Division of Rheumatology, Inflammation, and Immunity, Brigham and Women's Hospital, Boston, Massachusetts, USA.
Division of Immunology, Boston Children's Hospital, Boston, Massachusetts, USA.
J Clin Invest. 2021 Sep 15;131(18). doi: 10.1172/JCI141008.
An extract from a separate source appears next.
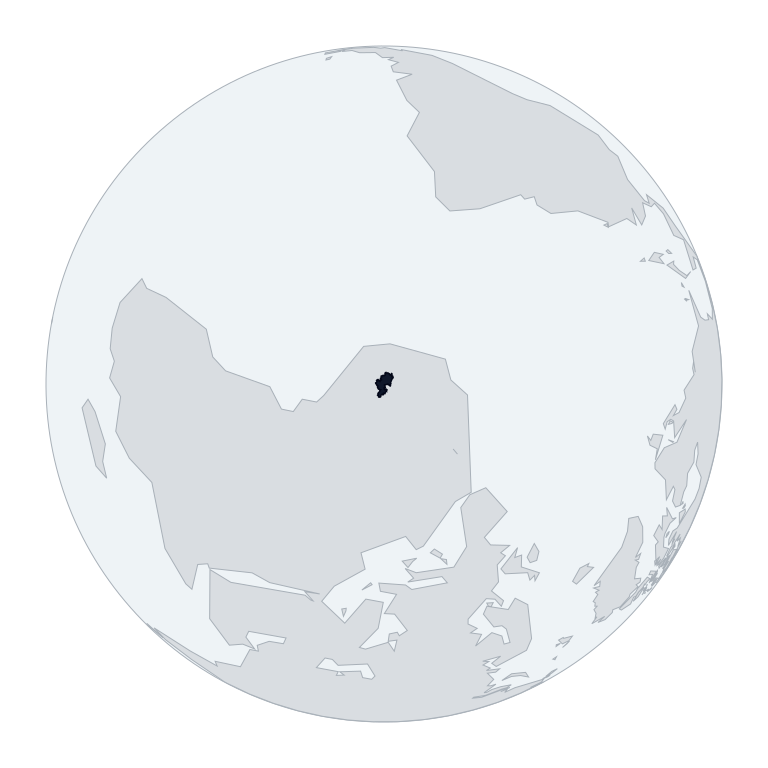 Sikasso on an orthographic globe, rotated 140°
{"feature_id": "MLI-2794", "entity_name": "Sikasso", "entity_type": "Region", "adm_level": 1, "iso_a3": "MLI", "parent_name": "Mali", "parent_adm1": "", "projection": "orthographic", "projection_center": [-6.512, 11.478], "detail": "fine", "context": "on_globe", "style": "filled", "palette": "ink", "viewbox_px": 768, "rotation_deg": 140, "n_neighbors": 0, "source": "natural_earth", "source_scale": "10m", "svg_char_len": 12512}
<svg xmlns="http://www.w3.org/2000/svg" viewBox="0 0 768 768"><g transform="rotate(140 384 384)"><circle cx="384" cy="384" r="338" fill="#eef3f6" stroke="#a8b0b8"/><path d="M288.7,59.8L287.9,60.1L257.1,72.8L263.5,70.6L256.0,75.5L260.6,75.2L253.6,78.7L263.4,75.6L268.9,72.6L275.1,70.6L278.3,70.4L269.9,74.4L267.1,75.1L266.3,76.3L260.7,78.5L265.3,77.3L254.7,82.9L269.9,77.5L265.4,82.0L257.1,85.7L251.9,85.2L219.8,95.9L209.8,101.4L200.9,108.7L196.8,121.7L188.3,128.6L181.1,137.9L188.5,133.6L196.8,125.0L208.9,120.4L217.5,111.5L223.7,108.7L235.1,100.6L239.8,102.4L238.2,108.9L229.0,116.1L228.1,119.6L242.1,113.8L230.0,129.6L230.9,144.8L227.1,149.5L210.2,155.0L197.0,151.1L175.1,162.3L195.8,156.1L185.9,169.5L187.0,172.6L191.3,173.1L197.6,168.7L195.5,174.1L174.4,181.1L175.9,176.3L182.6,173.8L176.3,172.5L161.9,179.2L158.1,186.4L140.5,191.9L137.5,197.6L132.1,202.5L138.0,192.9L127.0,210.9L105.7,226.3L90.3,259.9L98.4,231.7L97.1,226.6L94.0,224.6L91.2,229.9L90.8,222.6L84.0,230.8L71.8,256.1L64.2,277.8L65.5,282.5L70.4,272.1L74.0,272.7L61.8,301.9L66.5,311.5L60.5,334.7L60.6,348.6L65.3,348.0L69.4,356.6L75.7,344.6L84.3,340.2L81.1,359.7L88.5,343.6L91.6,354.7L110.8,360.0L108.5,363.9L124.2,392.0L146.5,407.3L151.7,422.8L148.5,430.9L157.4,435.2L157.6,441.1L197.9,456.6L222.3,474.2L224.1,494.1L208.8,514.3L206.8,559.2L182.3,569.3L184.2,586.5L179.1,608.7L163.3,603.2L176.2,617.2L174.2,622.9L166.2,621.1L172.1,629.6L166.5,628.0L175.4,635.0L177.5,643.4L189.7,653.4L194.1,660.0L202.4,665.7L199.9,664.7L200.3,665.7L204.0,668.4L191.7,661.0L175.5,648.5L170.7,643.4L167.2,641.2L155.6,627.3L156.0,629.3L136.0,604.9L125.6,585.6L99.0,524.0L91.8,510.0L77.8,490.5L59.9,437.0L60.8,418.7L58.5,408.2L66.0,384.0L66.6,357.0L64.7,352.0L61.2,360.3L57.1,339.3L59.2,318.1L62.1,281.1L70.8,257.2L81.1,234.1L93.2,211.8L106.9,190.5L122.2,170.3L139.0,151.3L157.1,133.6L176.5,117.3L197.1,102.5L218.7,89.3L241.3,77.7L264.6,67.9L288.7,59.8ZM85.1,271.0L90.8,293.2L83.0,291.9L85.3,289.5L84.8,281.2L82.3,272.3L76.8,273.0L85.1,271.0ZM97.7,255.1L96.4,252.8L98.3,253.7L97.7,255.1ZM231.7,100.3L233.3,100.5L230.3,101.9L231.7,100.3ZM235.1,96.9L230.5,98.5L231.4,97.1L234.2,96.2L235.1,96.9ZM240.5,95.5L233.7,94.6L235.4,92.4L247.5,87.2L240.5,95.5ZM269.3,71.8L263.5,75.0L265.3,72.7L269.3,71.8ZM268.9,71.0L265.6,68.7L275.8,64.7L274.8,65.9L285.5,61.6L292.1,60.6L287.7,62.8L279.8,65.4L288.3,63.2L268.9,71.0ZM277.7,69.6L276.1,69.2L284.8,65.5L289.5,65.8L285.2,66.8L277.7,69.6ZM285.1,61.2L292.4,59.0L299.7,57.5L303.5,56.5L293.1,60.3L285.1,61.2ZM284.9,67.6L291.7,66.1L290.6,67.9L279.8,69.8L284.9,67.6ZM285.0,64.6L289.4,63.1L288.5,63.9L285.0,64.6ZM290.4,74.5L288.3,73.4L292.6,71.3L290.4,74.5ZM294.3,65.5L294.7,64.9L296.1,64.1L300.3,63.7L294.3,65.5ZM299.0,59.3L300.5,59.3L303.6,57.6L309.2,56.9L301.3,59.8L307.1,58.3L308.8,58.1L300.4,60.7L299.0,59.3ZM308.9,61.1L300.7,65.4L303.6,67.5L299.8,69.3L295.8,65.6L308.9,61.1ZM304.6,60.5L306.4,61.2L300.8,62.7L296.1,63.3L304.6,60.5ZM315.9,55.7L309.4,55.9L311.3,55.4L315.9,55.7ZM310.9,61.3L312.8,60.3L311.7,61.2L310.9,61.3ZM315.6,56.9L313.0,56.9L315.3,56.2L315.6,56.9ZM318.8,58.6L316.2,59.8L312.9,60.1L318.8,58.6ZM318.3,57.5L322.0,56.6L313.3,59.4L316.7,57.6L318.3,57.5ZM318.2,56.2L318.7,55.9L319.0,56.3L318.2,56.2ZM332.8,57.4L322.6,60.9L315.3,61.2L326.2,57.7L332.8,57.4ZM216.1,675.3L194.5,663.0L204.9,669.1L202.7,666.3L217.4,674.6L216.1,675.3ZM213.7,668.4L216.7,667.7L220.2,669.5L218.8,670.5L213.7,668.4ZM696.6,255.7L697.8,258.8L708.5,296.8L715.7,328.6L716.9,345.0L704.0,303.9L693.1,275.2L691.6,280.1L675.7,259.7L657.4,266.8L651.9,260.1L649.1,265.3L637.4,260.7L628.0,249.7L622.3,252.4L646.6,281.5L652.5,278.9L653.4,264.2L659.4,275.5L670.3,283.3L668.4,316.3L636.6,353.7L628.8,330.5L580.2,272.9L579.0,265.6L578.6,264.8L577.7,263.4L578.1,275.7L568.2,264.5L599.2,305.3L606.4,324.1L636.2,355.3L634.6,359.6L642.7,365.5L663.1,350.2L664.3,358.3L657.5,398.8L625.1,457.8L626.8,490.9L619.9,520.2L593.9,543.6L590.3,565.0L575.9,574.8L571.1,587.0L556.3,601.5L533.8,616.1L501.7,620.3L504.3,609.8L495.3,590.4L484.9,540.2L497.8,514.8L496.9,495.9L473.2,455.3L478.7,430.7L471.2,421.2L456.4,424.9L447.2,413.5L437.7,413.9L375.4,425.9L353.6,410.9L321.0,363.6L330.2,344.1L327.1,321.9L386.8,245.0L404.9,248.1L458.1,234.5L465.8,236.4L465.4,253.3L510.1,269.5L517.5,254.3L552.1,261.1L571.4,257.6L567.8,226.0L536.2,230.9L524.9,217.2L545.5,200.6L572.2,198.0L568.6,192.8L546.8,183.4L547.9,172.7L538.7,179.5L546.2,184.2L540.6,189.1L533.4,185.3L534.1,181.3L524.6,180.2L523.8,200.9L531.3,207.9L509.6,214.8L520.0,227.5L515.9,234.8L496.7,216.2L494.8,208.7L463.3,191.0L463.4,199.2L493.1,217.0L486.1,216.2L486.4,229.1L480.6,218.7L448.2,198.8L425.2,206.3L404.6,240.0L389.4,244.0L372.7,239.1L371.6,207.1L405.7,202.0L405.8,192.2L391.5,179.6L403.1,179.7L401.4,174.4L413.6,172.6L423.5,158.8L434.7,156.4L431.7,141.2L437.0,138.3L437.3,147.8L443.6,153.8L470.7,149.8L473.9,146.1L469.7,136.9L477.7,137.7L470.2,129.5L482.3,124.4L461.2,124.2L455.7,115.2L459.2,107.6L453.6,105.0L447.8,117.6L449.0,123.0L456.0,127.3L455.8,143.8L448.0,147.6L433.8,131.4L421.2,135.6L415.7,122.6L434.6,94.1L446.0,88.4L479.6,95.5L481.0,100.8L469.6,100.5L486.6,108.2L482.1,104.0L488.8,105.1L485.2,98.1L489.7,98.7L478.5,91.5L483.7,91.5L490.7,96.0L489.8,87.2L498.7,86.3L496.3,84.2L491.2,82.1L505.8,83.2L503.4,81.7L497.7,80.6L489.2,77.1L479.8,71.8L485.4,72.5L489.5,74.4L506.5,80.3L516.6,86.4L518.0,86.3L510.5,81.2L489.8,73.9L482.6,70.6L492.3,73.3L488.2,72.0L486.4,70.7L489.8,70.2L479.0,67.2L451.3,55.3L455.1,54.5L466.9,57.4L453.4,53.3L477.9,59.4L502.0,67.3L525.4,77.1L548.0,88.5L569.6,101.6L590.3,116.3L609.7,132.5L627.9,150.1L644.8,169.1L660.1,189.2L673.9,210.4L686.1,232.6L696.6,255.7ZM372.8,283.1L372.8,289.7L372.8,289.8L372.8,283.1ZM605.3,212.0L618.1,210.2L604.0,193.1L607.8,191.4L601.6,186.6L602.9,192.0L586.5,179.1L589.1,172.8L583.2,165.7L578.6,166.1L576.6,180.1L600.0,198.0L600.6,206.2L605.3,212.0ZM111.5,359.9L113.4,364.4L110.0,363.5L111.5,359.9ZM79.7,299.2L82.0,300.9L82.4,304.5L80.2,304.5L79.7,299.2ZM104.9,310.1L108.7,313.2L103.7,313.3L104.9,310.1ZM92.2,296.2L101.8,308.4L92.3,311.1L86.7,303.8L91.9,304.1L92.2,296.2ZM91.9,265.3L92.8,267.4L91.0,270.6L91.9,265.3ZM99.2,255.9L98.4,255.8L98.9,252.7L99.2,255.9ZM187.1,169.0L188.8,168.7L192.1,170.3L188.5,171.8L187.1,169.0ZM219.6,166.1L215.6,174.9L215.9,169.3L210.0,172.5L203.3,165.5L224.8,151.5L216.3,158.7L219.6,166.1ZM200.3,153.6L202.1,158.7L199.3,153.7L200.3,153.6ZM380.4,150.7L386.9,153.2L385.7,159.3L371.4,165.2L373.0,156.1L380.4,150.7ZM396.4,155.6L386.3,139.5L394.8,136.2L391.7,140.6L398.3,140.0L395.2,147.1L413.2,160.7L413.3,167.2L386.8,172.8L395.4,167.0L388.5,164.5L396.4,155.6ZM345.6,113.4L341.3,108.8L365.2,107.0L366.4,111.6L352.3,117.0L342.5,114.8L345.6,113.4ZM263.2,87.5L260.1,87.7L262.4,86.3L267.0,85.1L263.2,87.5ZM289.1,74.1L279.5,86.2L275.4,86.8L274.8,94.5L263.7,99.2L264.5,93.8L255.4,103.8L251.7,100.8L246.8,107.8L249.7,95.3L246.0,93.8L254.4,93.5L264.7,89.0L268.0,86.7L274.7,79.4L271.8,75.1L281.5,70.9L289.2,69.1L291.4,69.5L284.4,71.9L292.3,70.7L283.8,74.6L289.1,74.1ZM373.4,63.8L364.3,64.1L378.9,66.8L370.5,68.8L372.7,69.0L369.0,72.0L368.2,76.2L363.6,76.8L365.3,78.3L362.8,80.6L363.6,82.9L355.5,85.3L355.9,88.5L351.8,87.8L354.6,93.0L348.9,90.3L345.2,93.8L352.7,94.5L306.9,106.1L292.2,114.6L282.9,123.7L274.4,119.2L277.6,108.4L287.5,96.4L302.9,89.5L296.3,89.2L301.7,86.0L304.7,87.6L303.3,83.5L308.6,81.4L317.3,73.7L312.1,70.2L315.2,67.7L319.9,68.1L319.7,65.5L330.6,64.8L333.0,63.3L346.2,61.5L353.8,64.0L356.0,62.2L366.1,61.4L373.4,63.8ZM336.5,57.0L347.5,58.3L348.3,60.5L325.0,62.8L321.3,64.3L306.4,66.8L305.5,63.9L309.9,63.4L313.9,62.2L312.6,63.5L316.6,61.7L322.8,61.0L327.6,59.5L329.8,60.2L336.5,57.0ZM470.9,229.5L476.1,229.6L483.6,228.0L483.9,236.6L470.9,229.5ZM448.6,216.1L452.9,214.5L457.0,224.9L451.5,225.2L448.6,216.1ZM451.7,205.4L452.8,213.7L449.0,209.4L451.7,205.4ZM440.9,146.3L445.0,144.6L446.8,146.6L446.1,150.1L440.9,146.3ZM414.9,75.6L409.6,74.6L409.9,73.7L401.7,69.8L407.3,68.5L414.4,70.3L414.9,75.6ZM564.4,232.1L561.0,238.8L557.1,236.5L559.1,234.6L564.4,232.1ZM522.1,237.9L533.4,240.4L522.0,240.3L522.1,237.9ZM419.6,73.5L415.6,71.9L420.9,72.3L419.6,73.5ZM410.9,67.4L416.6,67.4L407.0,67.9L410.9,67.4ZM596.0,647.1L595.0,647.9L600.2,643.7L597.9,645.6L596.0,647.1ZM657.4,506.3L630.6,559.8L620.5,562.6L623.1,548.6L636.0,517.2L649.3,505.5L657.0,490.1L657.4,506.3ZM716.4,331.4L719.6,348.8L719.6,353.2L716.4,331.4ZM461.6,66.6L466.8,72.9L474.3,78.0L484.3,81.1L472.5,80.0L460.9,72.1L461.6,66.6ZM452.0,56.3L443.2,54.6L445.4,54.3L447.7,54.7L452.0,56.3ZM447.9,56.0L440.2,56.0L434.2,54.5L441.4,54.7L447.9,56.0ZM430.3,62.9L431.5,64.7L427.2,64.2L430.3,62.9ZM432.4,49.6L432.2,49.5L432.4,49.6Z" fill="#d9dde1" stroke="#a8b0b8" stroke-width="1"/><path d="M395.8,376.7L395.7,376.7L395.6,377.0L395.9,377.3L396.0,377.4L396.2,377.6L396.2,377.8L395.9,378.2L395.9,378.3L396.1,378.8L396.1,379.1L395.8,378.9L395.7,379.0L395.6,379.3L395.1,379.7L395.3,380.0L395.2,380.1L394.8,380.2L394.8,380.3L394.7,380.4L394.7,380.5L394.4,380.5L394.2,380.8L393.9,380.9L393.7,380.8L393.4,380.9L393.2,380.9L392.9,380.9L392.8,381.0L392.7,381.0L392.2,381.0L391.9,381.2L391.7,381.3L391.5,381.5L391.3,381.7L391.2,381.8L390.9,381.9L390.7,381.9L390.6,382.0L390.5,381.9L390.3,381.9L390.4,382.0L390.6,382.1L390.8,382.1L391.0,382.3L391.1,382.7L391.1,382.9L391.0,383.1L391.4,383.4L391.4,383.6L391.4,384.1L391.5,384.3L391.4,384.4L391.2,384.5L391.2,385.2L391.2,385.3L391.0,385.6L390.9,385.8L390.9,386.0L390.7,386.2L390.5,386.3L389.9,386.3L389.8,386.5L389.9,386.8L389.9,387.0L390.0,387.0L390.2,387.5L390.3,387.7L390.2,388.1L390.1,388.3L390.0,388.7L390.0,388.9L390.0,389.0L390.0,389.6L389.8,389.8L389.8,390.1L389.7,390.2L389.4,390.0L389.2,390.1L388.8,390.1L388.1,390.3L387.7,390.5L387.5,390.8L387.5,391.1L387.2,391.0L387.1,391.3L387.0,391.5L386.9,391.6L386.4,391.6L385.9,391.4L385.7,391.3L385.7,391.2L385.6,390.9L385.8,390.9L385.9,390.6L385.8,390.4L385.9,390.2L385.9,389.9L385.7,389.8L385.6,389.7L385.6,389.4L385.6,389.2L385.8,389.1L385.7,388.9L385.6,388.6L385.5,388.4L385.3,388.5L385.2,388.5L384.7,388.6L384.5,388.8L384.4,389.0L384.5,389.1L384.6,389.4L384.4,389.5L383.9,389.4L383.6,389.2L383.4,389.1L383.3,388.9L383.2,388.8L383.0,389.0L383.0,389.4L383.0,389.6L382.9,389.8L383.0,390.1L383.1,390.4L383.1,390.6L382.9,390.7L382.6,390.6L382.4,390.5L382.0,390.7L381.9,390.7L381.5,390.7L381.4,390.7L381.3,390.8L381.2,391.2L381.2,391.3L381.3,391.4L381.4,391.5L381.2,391.8L380.9,391.9L380.7,391.7L380.0,391.3L379.5,391.3L379.2,391.3L379.1,391.2L379.0,390.8L379.0,390.7L378.9,390.7L378.7,390.7L378.5,390.4L378.5,390.2L378.4,390.1L378.2,390.0L377.9,390.2L377.8,390.3L377.6,390.2L377.4,390.1L377.2,390.3L376.9,390.5L377.0,390.6L376.9,390.7L376.7,390.8L376.7,391.0L376.5,391.3L376.4,391.5L376.0,391.6L375.9,391.7L375.7,391.8L375.4,391.7L375.6,391.5L375.6,391.3L375.6,391.2L375.5,390.9L375.4,390.8L375.3,390.7L375.0,390.7L374.8,390.6L374.7,390.6L374.7,390.3L374.6,390.2L374.4,390.2L374.3,390.3L374.2,390.2L373.9,389.9L373.7,389.7L373.6,388.4L373.6,388.2L373.4,388.2L373.5,387.7L373.6,386.9L373.5,386.6L373.4,386.5L373.2,386.5L372.9,386.5L372.7,386.5L372.3,386.8L372.1,386.9L372.1,387.0L371.8,387.0L371.6,387.0L371.4,387.1L371.3,386.9L371.5,386.6L371.7,386.4L371.8,386.2L372.0,386.0L372.0,385.9L372.1,385.6L372.4,385.4L372.5,385.4L372.5,385.1L372.8,385.2L373.0,385.2L373.3,384.9L373.2,384.9L372.9,384.8L373.0,384.7L372.9,384.4L372.6,384.3L372.4,384.3L372.3,384.2L372.6,383.7L372.9,383.0L373.1,382.9L373.5,382.9L374.2,382.6L374.5,382.6L375.0,382.8L375.2,382.6L375.6,382.2L375.8,382.2L376.2,381.8L376.9,381.5L377.9,381.0L378.0,380.9L378.3,380.3L378.4,380.0L378.6,380.0L379.1,379.7L379.4,379.6L379.4,379.4L379.5,379.1L380.0,378.9L380.2,378.5L380.5,378.4L380.6,378.5L380.7,379.2L380.9,379.9L380.9,380.1L380.7,380.5L380.7,380.9L380.9,381.0L381.1,381.1L381.4,381.1L381.5,381.2L381.5,381.7L381.8,381.7L382.1,382.0L382.5,382.1L383.3,382.4L383.8,382.4L383.9,382.5L383.8,382.9L384.1,383.0L384.3,383.0L384.4,382.7L384.6,382.1L384.7,381.8L385.0,381.5L385.0,381.0L385.0,380.8L385.2,380.5L385.5,380.5L385.8,380.6L386.1,380.8L386.1,380.4L386.3,380.3L386.5,380.3L386.9,380.2L387.1,380.2L387.3,379.7L387.2,379.2L386.5,379.1L386.4,379.0L386.2,378.8L385.9,378.5L385.7,378.6L385.7,378.4L385.7,378.2L385.4,377.7L385.7,377.4L386.9,377.2L387.1,377.0L387.1,376.9L387.3,377.1L387.5,377.1L388.4,376.6L389.4,376.1L389.6,376.6L389.8,376.7L389.9,377.0L390.2,377.3L390.4,377.3L390.5,376.9L391.0,376.3L391.2,376.2L391.3,376.2L391.9,376.5L392.2,377.0L392.1,377.4L392.3,377.5L393.8,377.3L394.0,377.2L394.5,376.5L394.8,376.4L394.9,376.7L395.1,376.7L395.7,376.6L395.8,376.7Z" fill="#0f172a" stroke="#020617" stroke-width="1.5"/></g></svg>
IL-1β is a proinflammatory mediator with roles in innate and adaptive immunity. Here we show that IL-1β contributes to autoimmune arthritis by inducing osteoclastogenic capacity in Tregs. Using mice with joint inflammation arising through deficiency of the IL-1 receptor antagonist (Il1rn-/-), we observed that IL-1β blockade attenuated disease more effectively in early arthritis than in established arthritis, especially with respect to bone erosion. Protection was accompanied by a reduction in synovial CD4+Foxp3+ Tregs that displayed preserved suppressive capacity and aerobic metabolism but aberrant expression of RANKL and a striking capacity to drive RANKL-dependent osteoclast differentiation. Both Il1rn-/- Tregs and wild-type Tregs differentiated with IL-1β accelerated bone erosion upon adoptive transfer. Human Tregs exhibited analogous differentiation, and corresponding RANKLhiFoxp3+ T cells could be identified in rheumatoid arthritis synovial tissue. Together, these findings identify IL-1β-induced osteoclastogenic Tregs as a contributor to bone erosion in arthritis.
IL-1β 是一种促炎介质,在先天和适应性免疫中发挥作用。在这里,我们表明,IL-1β 通过诱导 Tregs 的破骨细胞生成能力,导致自身免疫性关节炎。使用通过缺乏白细胞介素-1 受体拮抗剂 (Il1rn-/-) 引起关节炎症的小鼠,我们观察到 IL-1β 阻断在早期关节炎中比在已建立的关节炎中更有效地减轻疾病,特别是在骨侵蚀方面。保护伴随着滑膜 CD4+Foxp3+Tregs 的减少,这些 Tregs 显示出保留的抑制能力和有氧代谢,但 RANKL 的异常表达和驱动 RANKL 依赖性破骨细胞分化的惊人能力。用 IL-1β 分化的 Il1rn-/-Tregs 和野生型 Tregs 在过继转移后加速了骨侵蚀。人类 Tregs 表现出类似的分化,并且可以在类风湿关节炎滑膜组织中鉴定出相应的 RANKLhiFoxp3+T 细胞。这些发现共同确定了 IL-1β 诱导的破骨细胞生成 Tregs 是关节炎中骨侵蚀的一个贡献者。